Is there more info and how they use the AI? If there is a 1-to-1 translation
from the amino acid sequence to the note sequence, this project is
meaningless. The difficult part is not the sequence of amino acids, but how
they fold into a 3D structure in the protein, and extracting the 3D info from
the linear sequence is very difficult (you need a lot of computer time for
simulations). Also, the amino acids can be polar or non-polar, acid basic or
neutral, and the are a few weird ones. This information can't be encoded in
the notes.

There is a high probability that this is just a buzzwords soup.

------
roxanneonhacker
Excerpt from Markus Buehler's Q&A with MIT News:

Q: What did you learn?

A: The virus has an uncanny ability to deceive and exploit the host for its
own multiplication. Its genome hijacks the host cell’s protein manufacturing
machinery, and forces it to replicate the viral genome and produce viral
proteins to make new viruses.

As you listen, you may be surprised by the pleasant, even relaxing, tone of
the music. But it tricks our ear in the same way the virus tricks our cells.
It’s an invader disguised as a friendly visitor.

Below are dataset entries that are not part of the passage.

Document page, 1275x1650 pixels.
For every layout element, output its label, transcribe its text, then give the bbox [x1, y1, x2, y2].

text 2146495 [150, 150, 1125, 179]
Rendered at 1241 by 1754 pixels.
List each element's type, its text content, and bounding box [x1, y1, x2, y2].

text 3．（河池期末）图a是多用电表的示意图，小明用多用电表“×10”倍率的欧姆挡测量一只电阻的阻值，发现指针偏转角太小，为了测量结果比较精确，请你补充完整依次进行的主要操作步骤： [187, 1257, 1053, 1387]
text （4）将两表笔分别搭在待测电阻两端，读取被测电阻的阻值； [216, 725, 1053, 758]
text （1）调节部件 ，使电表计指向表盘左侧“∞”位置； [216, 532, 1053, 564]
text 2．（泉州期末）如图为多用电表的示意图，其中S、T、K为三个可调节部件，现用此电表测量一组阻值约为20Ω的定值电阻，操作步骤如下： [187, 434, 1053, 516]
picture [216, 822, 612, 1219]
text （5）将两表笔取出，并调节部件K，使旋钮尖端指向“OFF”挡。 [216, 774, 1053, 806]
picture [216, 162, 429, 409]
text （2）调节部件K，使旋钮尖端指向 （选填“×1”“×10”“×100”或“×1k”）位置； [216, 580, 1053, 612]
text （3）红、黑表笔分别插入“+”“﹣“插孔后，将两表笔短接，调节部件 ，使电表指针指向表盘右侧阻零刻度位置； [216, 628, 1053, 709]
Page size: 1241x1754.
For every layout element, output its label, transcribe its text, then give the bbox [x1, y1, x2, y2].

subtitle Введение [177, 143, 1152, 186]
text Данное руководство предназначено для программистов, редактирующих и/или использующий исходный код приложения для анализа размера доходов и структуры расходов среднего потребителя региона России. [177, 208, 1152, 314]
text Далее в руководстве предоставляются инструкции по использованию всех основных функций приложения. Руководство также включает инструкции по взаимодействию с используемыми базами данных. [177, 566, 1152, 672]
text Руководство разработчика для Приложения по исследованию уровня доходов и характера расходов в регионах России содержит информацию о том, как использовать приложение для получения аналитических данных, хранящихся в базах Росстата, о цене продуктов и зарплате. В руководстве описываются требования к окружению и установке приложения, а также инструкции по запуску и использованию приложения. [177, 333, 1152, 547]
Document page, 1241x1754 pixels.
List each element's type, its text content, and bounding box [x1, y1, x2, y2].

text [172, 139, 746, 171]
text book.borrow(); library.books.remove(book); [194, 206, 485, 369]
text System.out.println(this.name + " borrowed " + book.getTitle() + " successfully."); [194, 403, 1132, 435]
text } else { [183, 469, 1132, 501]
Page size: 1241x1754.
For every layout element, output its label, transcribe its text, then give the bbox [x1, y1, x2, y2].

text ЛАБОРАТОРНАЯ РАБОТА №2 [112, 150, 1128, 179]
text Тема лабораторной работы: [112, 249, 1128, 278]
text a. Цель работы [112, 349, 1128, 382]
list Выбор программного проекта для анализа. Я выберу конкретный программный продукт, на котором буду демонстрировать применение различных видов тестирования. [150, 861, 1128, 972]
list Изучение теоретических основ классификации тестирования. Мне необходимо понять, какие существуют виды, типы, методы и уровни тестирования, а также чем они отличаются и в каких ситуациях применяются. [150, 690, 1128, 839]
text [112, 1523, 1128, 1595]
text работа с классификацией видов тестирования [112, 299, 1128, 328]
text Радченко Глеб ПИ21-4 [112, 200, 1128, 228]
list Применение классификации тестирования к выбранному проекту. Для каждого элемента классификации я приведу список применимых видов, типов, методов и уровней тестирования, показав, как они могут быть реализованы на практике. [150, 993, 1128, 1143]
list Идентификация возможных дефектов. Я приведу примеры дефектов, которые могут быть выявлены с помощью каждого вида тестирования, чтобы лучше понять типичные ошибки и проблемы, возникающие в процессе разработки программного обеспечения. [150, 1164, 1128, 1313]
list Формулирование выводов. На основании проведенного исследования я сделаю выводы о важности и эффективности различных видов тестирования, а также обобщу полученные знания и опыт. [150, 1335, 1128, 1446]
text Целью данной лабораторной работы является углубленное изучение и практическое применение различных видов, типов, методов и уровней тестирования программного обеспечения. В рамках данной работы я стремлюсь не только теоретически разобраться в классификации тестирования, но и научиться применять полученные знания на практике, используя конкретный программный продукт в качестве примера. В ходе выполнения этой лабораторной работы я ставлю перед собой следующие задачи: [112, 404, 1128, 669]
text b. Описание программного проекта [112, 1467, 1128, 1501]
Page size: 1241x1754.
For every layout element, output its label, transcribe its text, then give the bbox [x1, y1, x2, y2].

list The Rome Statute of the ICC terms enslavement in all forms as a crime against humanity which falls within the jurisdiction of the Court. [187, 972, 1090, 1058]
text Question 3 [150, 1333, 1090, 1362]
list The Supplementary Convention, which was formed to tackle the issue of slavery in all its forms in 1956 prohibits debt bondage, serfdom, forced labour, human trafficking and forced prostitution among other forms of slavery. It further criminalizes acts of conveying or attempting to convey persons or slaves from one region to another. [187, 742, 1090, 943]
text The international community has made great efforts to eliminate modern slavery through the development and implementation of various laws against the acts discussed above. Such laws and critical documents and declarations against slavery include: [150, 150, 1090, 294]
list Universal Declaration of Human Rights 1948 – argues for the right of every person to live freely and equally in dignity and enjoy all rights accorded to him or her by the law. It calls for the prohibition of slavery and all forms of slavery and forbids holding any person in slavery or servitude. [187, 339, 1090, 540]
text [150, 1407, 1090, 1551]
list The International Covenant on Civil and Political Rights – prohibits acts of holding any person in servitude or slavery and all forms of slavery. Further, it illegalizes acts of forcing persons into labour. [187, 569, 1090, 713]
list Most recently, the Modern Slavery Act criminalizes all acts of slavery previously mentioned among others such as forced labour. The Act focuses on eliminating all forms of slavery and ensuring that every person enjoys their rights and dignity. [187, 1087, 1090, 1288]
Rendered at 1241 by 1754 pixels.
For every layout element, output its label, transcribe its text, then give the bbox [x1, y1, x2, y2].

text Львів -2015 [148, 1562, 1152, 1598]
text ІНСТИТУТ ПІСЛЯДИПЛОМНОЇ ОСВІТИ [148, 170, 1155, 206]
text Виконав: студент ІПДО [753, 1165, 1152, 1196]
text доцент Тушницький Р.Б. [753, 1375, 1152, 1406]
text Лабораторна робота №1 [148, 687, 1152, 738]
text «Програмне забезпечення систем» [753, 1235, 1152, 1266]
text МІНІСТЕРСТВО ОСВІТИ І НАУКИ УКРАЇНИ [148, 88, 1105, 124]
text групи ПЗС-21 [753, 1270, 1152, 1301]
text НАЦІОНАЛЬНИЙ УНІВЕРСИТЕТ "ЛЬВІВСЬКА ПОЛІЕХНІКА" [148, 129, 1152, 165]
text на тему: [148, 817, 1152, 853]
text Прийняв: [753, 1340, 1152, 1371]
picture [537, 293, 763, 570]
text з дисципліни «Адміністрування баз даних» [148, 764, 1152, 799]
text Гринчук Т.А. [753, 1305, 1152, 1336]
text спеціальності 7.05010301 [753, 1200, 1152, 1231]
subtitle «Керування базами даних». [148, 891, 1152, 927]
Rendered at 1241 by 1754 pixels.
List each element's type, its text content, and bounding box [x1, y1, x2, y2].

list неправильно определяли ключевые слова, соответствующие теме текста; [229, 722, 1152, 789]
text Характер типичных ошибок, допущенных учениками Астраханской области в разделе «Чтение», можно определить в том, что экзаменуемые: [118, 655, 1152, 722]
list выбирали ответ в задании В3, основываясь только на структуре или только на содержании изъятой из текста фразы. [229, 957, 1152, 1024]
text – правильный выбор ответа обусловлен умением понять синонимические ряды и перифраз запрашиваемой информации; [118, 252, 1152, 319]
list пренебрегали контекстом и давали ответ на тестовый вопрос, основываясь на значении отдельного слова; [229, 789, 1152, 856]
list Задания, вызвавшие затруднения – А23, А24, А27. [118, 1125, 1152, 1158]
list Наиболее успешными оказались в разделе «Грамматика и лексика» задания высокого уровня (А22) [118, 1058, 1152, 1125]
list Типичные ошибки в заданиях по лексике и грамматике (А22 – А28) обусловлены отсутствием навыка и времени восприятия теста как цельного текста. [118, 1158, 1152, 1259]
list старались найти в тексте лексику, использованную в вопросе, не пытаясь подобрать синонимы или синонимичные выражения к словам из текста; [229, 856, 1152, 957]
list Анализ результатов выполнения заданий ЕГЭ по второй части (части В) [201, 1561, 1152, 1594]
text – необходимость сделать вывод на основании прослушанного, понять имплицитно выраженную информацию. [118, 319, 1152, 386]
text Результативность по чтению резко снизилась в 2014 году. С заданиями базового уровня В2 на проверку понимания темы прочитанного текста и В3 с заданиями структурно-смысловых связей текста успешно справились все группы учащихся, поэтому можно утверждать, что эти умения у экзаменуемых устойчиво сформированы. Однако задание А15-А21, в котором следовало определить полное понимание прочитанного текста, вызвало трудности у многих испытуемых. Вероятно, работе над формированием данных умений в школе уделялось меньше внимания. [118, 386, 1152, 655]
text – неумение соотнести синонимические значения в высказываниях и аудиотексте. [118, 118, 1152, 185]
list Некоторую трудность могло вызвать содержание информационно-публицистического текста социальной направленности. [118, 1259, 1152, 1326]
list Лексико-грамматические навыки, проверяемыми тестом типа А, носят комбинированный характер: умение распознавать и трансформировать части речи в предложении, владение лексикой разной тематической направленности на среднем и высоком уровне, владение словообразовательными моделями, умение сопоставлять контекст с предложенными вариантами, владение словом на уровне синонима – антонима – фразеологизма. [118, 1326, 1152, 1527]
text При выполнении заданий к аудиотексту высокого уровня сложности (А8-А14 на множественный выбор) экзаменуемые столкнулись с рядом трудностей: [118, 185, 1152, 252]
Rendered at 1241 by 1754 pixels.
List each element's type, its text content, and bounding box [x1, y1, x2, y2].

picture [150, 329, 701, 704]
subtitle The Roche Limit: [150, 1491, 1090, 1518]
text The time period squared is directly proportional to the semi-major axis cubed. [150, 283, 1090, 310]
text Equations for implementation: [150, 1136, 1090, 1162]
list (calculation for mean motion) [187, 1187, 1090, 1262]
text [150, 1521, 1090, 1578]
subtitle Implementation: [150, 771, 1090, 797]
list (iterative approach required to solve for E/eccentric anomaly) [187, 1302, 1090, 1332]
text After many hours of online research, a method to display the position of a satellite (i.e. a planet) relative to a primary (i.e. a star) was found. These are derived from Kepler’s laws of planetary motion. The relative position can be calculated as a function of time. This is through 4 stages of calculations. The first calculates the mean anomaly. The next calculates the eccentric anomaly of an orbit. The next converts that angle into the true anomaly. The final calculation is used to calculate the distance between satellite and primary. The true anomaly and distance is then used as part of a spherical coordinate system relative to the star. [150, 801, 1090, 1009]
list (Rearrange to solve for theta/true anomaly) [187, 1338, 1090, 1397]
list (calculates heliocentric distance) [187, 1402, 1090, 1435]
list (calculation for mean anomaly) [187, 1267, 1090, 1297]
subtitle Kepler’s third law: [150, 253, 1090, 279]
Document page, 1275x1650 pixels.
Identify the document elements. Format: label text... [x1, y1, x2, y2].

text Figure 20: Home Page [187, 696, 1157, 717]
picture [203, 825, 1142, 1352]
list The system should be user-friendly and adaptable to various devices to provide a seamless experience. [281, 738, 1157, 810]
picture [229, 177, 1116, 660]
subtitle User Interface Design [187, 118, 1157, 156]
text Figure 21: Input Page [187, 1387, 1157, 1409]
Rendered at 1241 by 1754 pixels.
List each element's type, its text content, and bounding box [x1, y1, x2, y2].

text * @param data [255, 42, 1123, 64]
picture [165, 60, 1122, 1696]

Through music, we can see the SARS-CoV-2 spike from a new angle, and
appreciate the urgent need to learn the language of proteins.

------
raidicy
“We could search for a new protein that matches the melody and rhythm of an
antibody capable of binding to the spike protein, interfering with its ability
to infect,” said Professor Buehler.

Interesting. Encode the info, in potentially, an easier format for comparison.